Look through the listing below for the word "between" and copy every line where it occurs.
⁂
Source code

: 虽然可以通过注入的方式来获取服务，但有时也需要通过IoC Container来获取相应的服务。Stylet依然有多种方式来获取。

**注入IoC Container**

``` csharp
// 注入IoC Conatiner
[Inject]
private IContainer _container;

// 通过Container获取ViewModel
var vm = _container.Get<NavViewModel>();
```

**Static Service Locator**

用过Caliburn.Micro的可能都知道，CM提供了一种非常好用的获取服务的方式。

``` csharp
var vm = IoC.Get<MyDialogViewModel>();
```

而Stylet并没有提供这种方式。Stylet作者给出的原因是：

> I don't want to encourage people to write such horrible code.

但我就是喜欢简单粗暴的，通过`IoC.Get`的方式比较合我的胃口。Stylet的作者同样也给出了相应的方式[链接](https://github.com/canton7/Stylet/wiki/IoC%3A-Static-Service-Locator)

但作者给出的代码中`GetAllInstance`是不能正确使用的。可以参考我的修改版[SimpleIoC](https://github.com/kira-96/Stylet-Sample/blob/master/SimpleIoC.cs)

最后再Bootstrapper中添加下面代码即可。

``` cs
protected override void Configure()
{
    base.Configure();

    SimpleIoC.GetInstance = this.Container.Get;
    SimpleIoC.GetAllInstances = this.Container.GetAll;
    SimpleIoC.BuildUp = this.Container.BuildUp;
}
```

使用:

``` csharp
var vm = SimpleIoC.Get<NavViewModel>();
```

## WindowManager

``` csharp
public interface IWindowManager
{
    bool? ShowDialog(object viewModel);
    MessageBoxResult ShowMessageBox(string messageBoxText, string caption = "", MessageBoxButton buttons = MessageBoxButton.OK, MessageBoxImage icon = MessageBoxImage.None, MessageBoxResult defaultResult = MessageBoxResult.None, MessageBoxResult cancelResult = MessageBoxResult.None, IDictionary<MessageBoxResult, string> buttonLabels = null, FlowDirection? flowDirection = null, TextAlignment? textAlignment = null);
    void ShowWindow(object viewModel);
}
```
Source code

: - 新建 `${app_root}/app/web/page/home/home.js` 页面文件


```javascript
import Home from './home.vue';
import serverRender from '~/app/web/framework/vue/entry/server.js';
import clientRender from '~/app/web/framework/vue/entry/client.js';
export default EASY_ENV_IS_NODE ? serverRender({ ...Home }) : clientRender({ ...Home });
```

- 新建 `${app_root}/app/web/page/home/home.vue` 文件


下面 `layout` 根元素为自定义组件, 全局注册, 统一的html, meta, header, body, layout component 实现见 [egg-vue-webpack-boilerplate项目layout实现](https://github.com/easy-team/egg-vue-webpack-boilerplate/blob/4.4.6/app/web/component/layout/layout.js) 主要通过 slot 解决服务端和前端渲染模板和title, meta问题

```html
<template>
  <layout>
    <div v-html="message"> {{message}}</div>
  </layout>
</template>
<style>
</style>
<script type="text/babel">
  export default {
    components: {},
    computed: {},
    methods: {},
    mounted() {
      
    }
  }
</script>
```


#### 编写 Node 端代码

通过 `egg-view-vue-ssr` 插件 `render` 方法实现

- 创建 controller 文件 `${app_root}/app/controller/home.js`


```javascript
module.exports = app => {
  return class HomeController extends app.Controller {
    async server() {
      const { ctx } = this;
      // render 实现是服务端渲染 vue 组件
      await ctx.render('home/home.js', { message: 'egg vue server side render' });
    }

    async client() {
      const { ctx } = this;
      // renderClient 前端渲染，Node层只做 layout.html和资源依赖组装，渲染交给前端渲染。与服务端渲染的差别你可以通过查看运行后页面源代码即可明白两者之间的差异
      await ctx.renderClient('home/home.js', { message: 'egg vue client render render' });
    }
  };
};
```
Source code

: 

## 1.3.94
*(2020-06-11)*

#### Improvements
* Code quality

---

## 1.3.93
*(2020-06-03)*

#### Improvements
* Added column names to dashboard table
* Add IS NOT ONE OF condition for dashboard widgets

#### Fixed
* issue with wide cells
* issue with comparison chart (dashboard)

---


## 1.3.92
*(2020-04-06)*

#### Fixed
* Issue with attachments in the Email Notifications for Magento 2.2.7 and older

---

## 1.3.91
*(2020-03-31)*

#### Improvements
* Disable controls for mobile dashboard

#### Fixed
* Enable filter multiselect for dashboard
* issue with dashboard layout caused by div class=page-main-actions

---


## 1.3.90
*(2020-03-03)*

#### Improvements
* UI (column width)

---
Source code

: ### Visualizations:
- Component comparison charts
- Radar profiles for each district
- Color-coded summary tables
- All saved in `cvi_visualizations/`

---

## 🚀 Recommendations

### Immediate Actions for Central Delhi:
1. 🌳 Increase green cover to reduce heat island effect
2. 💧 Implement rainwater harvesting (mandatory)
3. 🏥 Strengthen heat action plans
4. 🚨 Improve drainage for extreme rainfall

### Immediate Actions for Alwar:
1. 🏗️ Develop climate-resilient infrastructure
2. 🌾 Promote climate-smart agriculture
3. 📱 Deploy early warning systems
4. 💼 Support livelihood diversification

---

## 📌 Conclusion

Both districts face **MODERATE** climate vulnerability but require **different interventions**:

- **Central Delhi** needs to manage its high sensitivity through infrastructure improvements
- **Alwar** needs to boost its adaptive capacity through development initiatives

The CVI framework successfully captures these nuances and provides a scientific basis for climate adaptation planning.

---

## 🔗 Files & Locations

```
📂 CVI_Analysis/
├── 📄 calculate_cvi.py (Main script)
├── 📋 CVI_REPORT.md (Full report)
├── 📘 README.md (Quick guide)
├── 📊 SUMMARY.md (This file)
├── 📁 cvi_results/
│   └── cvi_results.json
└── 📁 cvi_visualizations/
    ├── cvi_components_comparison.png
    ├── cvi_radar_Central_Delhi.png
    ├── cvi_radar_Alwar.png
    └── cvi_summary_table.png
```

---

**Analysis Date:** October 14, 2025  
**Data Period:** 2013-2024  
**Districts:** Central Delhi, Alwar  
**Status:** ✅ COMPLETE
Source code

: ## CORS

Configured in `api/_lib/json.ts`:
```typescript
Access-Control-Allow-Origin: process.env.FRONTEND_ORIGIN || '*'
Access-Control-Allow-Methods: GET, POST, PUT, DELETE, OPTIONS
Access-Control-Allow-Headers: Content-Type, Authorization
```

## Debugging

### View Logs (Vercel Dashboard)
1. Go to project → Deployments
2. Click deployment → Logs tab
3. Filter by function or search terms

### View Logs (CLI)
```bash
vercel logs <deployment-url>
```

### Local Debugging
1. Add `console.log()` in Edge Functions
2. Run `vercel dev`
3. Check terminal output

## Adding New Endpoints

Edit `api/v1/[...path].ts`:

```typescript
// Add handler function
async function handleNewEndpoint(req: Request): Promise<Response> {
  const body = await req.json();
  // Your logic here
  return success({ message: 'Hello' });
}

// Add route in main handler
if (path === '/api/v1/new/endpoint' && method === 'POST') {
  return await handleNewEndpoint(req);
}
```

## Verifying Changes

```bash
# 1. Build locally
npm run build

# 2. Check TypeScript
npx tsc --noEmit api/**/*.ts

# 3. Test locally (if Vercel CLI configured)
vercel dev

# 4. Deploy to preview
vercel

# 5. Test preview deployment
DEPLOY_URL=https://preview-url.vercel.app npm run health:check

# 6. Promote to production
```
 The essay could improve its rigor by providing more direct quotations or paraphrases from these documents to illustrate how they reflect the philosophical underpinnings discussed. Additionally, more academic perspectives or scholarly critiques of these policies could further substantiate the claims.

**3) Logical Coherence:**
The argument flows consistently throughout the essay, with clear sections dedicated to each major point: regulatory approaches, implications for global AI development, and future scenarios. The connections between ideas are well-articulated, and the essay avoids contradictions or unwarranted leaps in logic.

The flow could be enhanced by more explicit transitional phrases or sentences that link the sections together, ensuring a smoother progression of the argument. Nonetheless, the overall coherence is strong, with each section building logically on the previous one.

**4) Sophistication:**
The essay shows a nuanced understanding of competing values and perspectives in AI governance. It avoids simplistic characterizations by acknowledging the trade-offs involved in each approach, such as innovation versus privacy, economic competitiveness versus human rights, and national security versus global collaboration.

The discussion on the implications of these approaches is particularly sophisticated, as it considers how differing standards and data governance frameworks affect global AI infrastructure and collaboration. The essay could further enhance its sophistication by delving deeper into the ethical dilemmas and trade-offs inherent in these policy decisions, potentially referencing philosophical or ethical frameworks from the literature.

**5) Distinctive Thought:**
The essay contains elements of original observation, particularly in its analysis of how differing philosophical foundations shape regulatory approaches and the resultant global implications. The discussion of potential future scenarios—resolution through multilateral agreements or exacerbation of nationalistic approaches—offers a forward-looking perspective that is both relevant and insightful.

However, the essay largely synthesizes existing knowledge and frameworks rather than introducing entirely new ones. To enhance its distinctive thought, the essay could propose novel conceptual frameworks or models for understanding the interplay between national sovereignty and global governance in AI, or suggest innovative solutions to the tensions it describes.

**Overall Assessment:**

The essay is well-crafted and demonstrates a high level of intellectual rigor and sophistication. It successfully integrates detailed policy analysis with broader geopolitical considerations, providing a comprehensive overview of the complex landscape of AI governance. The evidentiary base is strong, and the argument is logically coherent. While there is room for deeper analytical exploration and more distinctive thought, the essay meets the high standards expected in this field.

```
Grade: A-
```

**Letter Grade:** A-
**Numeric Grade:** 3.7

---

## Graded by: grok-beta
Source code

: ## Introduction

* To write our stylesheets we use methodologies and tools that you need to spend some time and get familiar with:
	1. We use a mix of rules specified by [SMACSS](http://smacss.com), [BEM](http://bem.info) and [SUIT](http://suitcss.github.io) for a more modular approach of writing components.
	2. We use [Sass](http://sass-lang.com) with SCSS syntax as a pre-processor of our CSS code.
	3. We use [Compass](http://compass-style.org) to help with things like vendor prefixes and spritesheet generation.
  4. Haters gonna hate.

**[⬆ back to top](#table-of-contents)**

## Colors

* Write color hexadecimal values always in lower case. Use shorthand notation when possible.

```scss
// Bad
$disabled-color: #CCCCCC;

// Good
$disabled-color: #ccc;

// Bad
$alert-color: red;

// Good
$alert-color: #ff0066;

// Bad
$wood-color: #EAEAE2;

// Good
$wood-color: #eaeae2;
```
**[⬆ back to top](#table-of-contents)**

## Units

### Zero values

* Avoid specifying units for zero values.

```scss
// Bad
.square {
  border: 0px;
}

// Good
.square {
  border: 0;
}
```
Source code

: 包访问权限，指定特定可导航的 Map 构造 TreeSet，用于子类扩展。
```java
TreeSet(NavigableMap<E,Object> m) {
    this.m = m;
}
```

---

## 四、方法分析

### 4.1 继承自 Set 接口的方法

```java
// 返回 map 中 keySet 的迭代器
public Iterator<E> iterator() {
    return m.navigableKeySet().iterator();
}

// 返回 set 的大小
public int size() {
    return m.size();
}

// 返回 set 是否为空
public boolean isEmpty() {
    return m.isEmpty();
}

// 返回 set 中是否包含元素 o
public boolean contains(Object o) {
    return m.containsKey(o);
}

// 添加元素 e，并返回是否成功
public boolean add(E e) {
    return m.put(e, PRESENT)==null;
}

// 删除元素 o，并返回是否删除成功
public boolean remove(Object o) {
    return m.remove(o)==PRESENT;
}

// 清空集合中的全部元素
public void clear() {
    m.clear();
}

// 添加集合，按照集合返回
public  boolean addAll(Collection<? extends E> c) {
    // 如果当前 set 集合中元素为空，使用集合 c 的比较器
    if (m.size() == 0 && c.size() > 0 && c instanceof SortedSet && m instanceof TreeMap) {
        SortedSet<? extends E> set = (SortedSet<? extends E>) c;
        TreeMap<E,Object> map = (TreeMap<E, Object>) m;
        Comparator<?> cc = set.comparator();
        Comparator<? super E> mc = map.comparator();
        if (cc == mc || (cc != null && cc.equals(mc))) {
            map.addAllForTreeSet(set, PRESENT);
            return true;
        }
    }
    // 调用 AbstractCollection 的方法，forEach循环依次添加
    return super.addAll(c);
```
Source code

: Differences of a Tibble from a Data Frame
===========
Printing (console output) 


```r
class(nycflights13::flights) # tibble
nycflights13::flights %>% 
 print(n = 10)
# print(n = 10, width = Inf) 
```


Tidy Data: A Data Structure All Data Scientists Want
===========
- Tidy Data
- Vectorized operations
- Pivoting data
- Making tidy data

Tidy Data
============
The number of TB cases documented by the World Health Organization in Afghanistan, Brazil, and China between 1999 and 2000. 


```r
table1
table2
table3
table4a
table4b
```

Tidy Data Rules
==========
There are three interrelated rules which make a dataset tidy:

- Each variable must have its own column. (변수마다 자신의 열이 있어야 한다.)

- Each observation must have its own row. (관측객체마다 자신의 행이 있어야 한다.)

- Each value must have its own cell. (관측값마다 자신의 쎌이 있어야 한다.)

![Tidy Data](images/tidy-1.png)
⁂
- [TASK SOLUTION]:
The argument flows consistently throughout the essay, with clear sections dedicated to each major point: regulatory approaches, implications for global AI development, and future scenarios. The connections between ideas are well-articulated, and the essay avoids contradictions or unwarranted leaps in logic.
However, the essay largely synthesizes existing knowledge and frameworks rather than introducing entirely new ones. To enhance its distinctive thought, the essay could propose novel conceptual frameworks or models for understanding the interplay between national sovereignty and global governance in AI, or suggest innovative solutions to the tensions it describes.
The number of TB cases documented by the World Health Organization in Afghanistan, Brazil, and China between 1999 and 2000. 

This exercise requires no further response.